Installing and Configuring an External PostgreSQL Database
Use the following instructions to install PostgreSQL and set up databases on appropriate hosts in your cluster. You should create databases for the monitoring services that are features of Cloudera Manager, as well as a database for the Hive Metastore Server.
It's useful to set a password for the root user of PostgreSQL. Note the host name and port number where you install PostgreSQL because you will need to specify them when you install the JDBC connector to PostgreSQL in a later step. Note that PostgreSQL does not have an accepted default port. You must determine the port used in your environment. You will also need to create a PostgreSQL database and user account for Cloudera Manager to use to store data. See your PostgreSQL documentation for more information about installation and configuration.
$ sudo yum install postgresql-server
$ sudo zypper install postgresql-server
$ sudo apt-get install postgresql
Configuring Your Systems to Support PostgreSQL
You must configure the PostgreSQL database to run as expected. This involves:
- Configuring PostgreSQL to accept network connections.
- Initializing the database to work with Cloudera Manager.
- Configuring the operating system to start PostgreSQL.

*EXERCISE DATA*.
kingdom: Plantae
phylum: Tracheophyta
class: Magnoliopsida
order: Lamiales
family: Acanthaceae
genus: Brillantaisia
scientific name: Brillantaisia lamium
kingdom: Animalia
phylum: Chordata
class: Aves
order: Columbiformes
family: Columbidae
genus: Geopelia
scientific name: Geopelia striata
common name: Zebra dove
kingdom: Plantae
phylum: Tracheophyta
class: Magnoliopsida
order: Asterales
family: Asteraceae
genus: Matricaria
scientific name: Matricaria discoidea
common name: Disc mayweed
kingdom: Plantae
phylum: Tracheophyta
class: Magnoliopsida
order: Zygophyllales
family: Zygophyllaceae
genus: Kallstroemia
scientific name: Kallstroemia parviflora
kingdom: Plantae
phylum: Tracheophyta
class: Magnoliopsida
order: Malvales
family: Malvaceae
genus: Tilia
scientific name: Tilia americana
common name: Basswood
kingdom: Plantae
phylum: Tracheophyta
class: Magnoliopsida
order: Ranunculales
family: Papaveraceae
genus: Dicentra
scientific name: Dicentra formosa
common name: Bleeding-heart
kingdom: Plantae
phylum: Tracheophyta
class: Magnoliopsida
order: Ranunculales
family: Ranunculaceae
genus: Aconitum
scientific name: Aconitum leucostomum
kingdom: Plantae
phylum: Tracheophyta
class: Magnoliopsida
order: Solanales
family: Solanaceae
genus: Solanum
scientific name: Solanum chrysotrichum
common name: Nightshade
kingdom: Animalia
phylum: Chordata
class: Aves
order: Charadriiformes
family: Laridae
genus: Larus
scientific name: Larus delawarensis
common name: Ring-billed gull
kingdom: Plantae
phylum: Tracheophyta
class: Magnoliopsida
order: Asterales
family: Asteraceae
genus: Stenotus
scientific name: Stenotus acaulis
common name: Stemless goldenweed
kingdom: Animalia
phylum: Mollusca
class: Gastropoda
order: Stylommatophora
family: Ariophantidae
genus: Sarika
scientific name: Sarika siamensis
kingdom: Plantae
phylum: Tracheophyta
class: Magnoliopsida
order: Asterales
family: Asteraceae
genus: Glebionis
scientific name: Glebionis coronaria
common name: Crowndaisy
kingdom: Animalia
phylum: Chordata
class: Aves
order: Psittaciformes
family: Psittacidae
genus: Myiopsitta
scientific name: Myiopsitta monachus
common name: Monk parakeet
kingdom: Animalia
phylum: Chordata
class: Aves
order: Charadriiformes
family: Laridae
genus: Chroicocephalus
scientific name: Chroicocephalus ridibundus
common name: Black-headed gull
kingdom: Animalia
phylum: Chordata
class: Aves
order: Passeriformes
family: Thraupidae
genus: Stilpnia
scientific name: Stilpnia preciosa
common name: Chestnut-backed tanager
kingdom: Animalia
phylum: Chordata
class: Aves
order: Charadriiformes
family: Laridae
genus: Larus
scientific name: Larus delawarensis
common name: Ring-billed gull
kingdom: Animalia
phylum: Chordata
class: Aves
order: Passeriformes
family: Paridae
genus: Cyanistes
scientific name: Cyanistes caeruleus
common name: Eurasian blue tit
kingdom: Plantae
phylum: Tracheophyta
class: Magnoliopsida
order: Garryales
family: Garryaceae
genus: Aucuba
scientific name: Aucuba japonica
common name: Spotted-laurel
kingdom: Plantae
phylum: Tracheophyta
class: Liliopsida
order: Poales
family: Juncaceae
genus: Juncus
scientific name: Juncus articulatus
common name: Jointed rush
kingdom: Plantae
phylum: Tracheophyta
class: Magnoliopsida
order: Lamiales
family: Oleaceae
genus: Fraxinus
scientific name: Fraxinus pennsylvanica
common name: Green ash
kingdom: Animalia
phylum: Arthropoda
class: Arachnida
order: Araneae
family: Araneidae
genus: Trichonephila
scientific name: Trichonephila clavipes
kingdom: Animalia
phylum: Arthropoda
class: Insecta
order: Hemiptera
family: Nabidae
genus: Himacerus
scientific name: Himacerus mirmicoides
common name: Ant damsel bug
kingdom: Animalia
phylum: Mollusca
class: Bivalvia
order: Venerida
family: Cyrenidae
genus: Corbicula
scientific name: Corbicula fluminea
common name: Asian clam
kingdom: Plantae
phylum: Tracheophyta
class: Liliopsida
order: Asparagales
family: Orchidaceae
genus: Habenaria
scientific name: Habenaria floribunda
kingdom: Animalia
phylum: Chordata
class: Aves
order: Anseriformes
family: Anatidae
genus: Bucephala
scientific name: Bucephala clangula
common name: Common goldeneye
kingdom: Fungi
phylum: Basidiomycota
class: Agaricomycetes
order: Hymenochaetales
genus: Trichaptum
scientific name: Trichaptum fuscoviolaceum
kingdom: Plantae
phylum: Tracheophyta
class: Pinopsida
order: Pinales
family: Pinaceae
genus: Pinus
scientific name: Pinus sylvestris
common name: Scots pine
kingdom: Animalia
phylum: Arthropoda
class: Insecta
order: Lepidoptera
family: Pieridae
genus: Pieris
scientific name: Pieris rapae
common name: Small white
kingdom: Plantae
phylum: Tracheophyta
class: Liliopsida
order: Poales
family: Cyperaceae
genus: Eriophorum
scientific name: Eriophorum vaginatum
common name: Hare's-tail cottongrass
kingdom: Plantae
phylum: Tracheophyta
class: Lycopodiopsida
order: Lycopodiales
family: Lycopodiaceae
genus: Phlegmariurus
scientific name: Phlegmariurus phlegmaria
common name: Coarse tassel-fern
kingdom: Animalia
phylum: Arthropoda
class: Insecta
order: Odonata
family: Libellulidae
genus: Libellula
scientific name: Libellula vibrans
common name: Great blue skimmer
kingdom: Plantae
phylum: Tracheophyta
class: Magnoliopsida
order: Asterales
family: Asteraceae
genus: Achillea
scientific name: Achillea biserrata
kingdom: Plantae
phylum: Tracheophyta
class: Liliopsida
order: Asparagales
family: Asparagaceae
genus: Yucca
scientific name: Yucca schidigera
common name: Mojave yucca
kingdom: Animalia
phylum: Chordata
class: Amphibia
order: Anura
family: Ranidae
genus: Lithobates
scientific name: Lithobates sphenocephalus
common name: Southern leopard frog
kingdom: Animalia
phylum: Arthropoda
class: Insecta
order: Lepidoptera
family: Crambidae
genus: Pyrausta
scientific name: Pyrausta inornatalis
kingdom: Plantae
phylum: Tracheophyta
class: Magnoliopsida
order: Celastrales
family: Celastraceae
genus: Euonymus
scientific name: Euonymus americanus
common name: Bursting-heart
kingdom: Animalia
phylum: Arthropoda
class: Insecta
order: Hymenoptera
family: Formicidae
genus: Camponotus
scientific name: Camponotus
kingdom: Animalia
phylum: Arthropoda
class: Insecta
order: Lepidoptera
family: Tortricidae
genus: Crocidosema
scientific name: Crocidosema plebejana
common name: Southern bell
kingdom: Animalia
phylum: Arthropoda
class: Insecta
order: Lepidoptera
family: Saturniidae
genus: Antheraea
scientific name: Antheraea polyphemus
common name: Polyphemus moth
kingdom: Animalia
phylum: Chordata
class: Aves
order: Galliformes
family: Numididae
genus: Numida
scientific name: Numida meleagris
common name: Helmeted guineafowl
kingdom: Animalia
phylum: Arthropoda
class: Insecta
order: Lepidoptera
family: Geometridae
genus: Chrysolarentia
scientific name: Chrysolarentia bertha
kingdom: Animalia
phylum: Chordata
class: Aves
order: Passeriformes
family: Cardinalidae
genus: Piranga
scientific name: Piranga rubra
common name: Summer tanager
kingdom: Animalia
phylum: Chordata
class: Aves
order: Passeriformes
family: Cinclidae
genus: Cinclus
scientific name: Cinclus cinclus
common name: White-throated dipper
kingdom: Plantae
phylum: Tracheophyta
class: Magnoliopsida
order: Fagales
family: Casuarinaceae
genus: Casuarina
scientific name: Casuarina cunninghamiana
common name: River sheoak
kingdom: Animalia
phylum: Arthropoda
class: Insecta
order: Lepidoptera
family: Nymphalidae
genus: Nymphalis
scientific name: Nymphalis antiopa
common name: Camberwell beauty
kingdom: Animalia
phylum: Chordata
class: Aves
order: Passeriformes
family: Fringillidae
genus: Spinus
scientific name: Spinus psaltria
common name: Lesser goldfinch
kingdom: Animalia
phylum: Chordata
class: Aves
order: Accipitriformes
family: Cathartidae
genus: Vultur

*TASK REQUIREMENTS*.
1. Based on the PostgreSQL setup guide, decide whether each statement agrees with it: (a) PostgreSQL has an accepted default port; (b) a database should be created for the Hive Metastore Server; (c) one configuration step is getting the operating system to start PostgreSQL. Answer yes or no for each, quoting the words of the guide that decide it.
2. Print the lines of the entries character for character, from their first line up to and including the line with "common name: Zebra dove".

*IN RESPONSE*.
1.
(a) No: "Note that PostgreSQL does not have an accepted default port."
(b) Yes: "as well as a database for the Hive Metastore Server."
(c) Yes: "Configuring the operating system to start PostgreSQL."

2.
kingdom: Plantae
phylum: Tracheophyta
class: Magnoliopsida
order: Lamiales
family: Acanthaceae
genus: Brillantaisia
scientific name: Brillantaisia lamium
kingdom: Animalia
phylum: Chordata
class: Aves
order: Columbiformes
family: Columbidae
genus: Geopelia
scientific name: Geopelia striata
common name: Zebra dove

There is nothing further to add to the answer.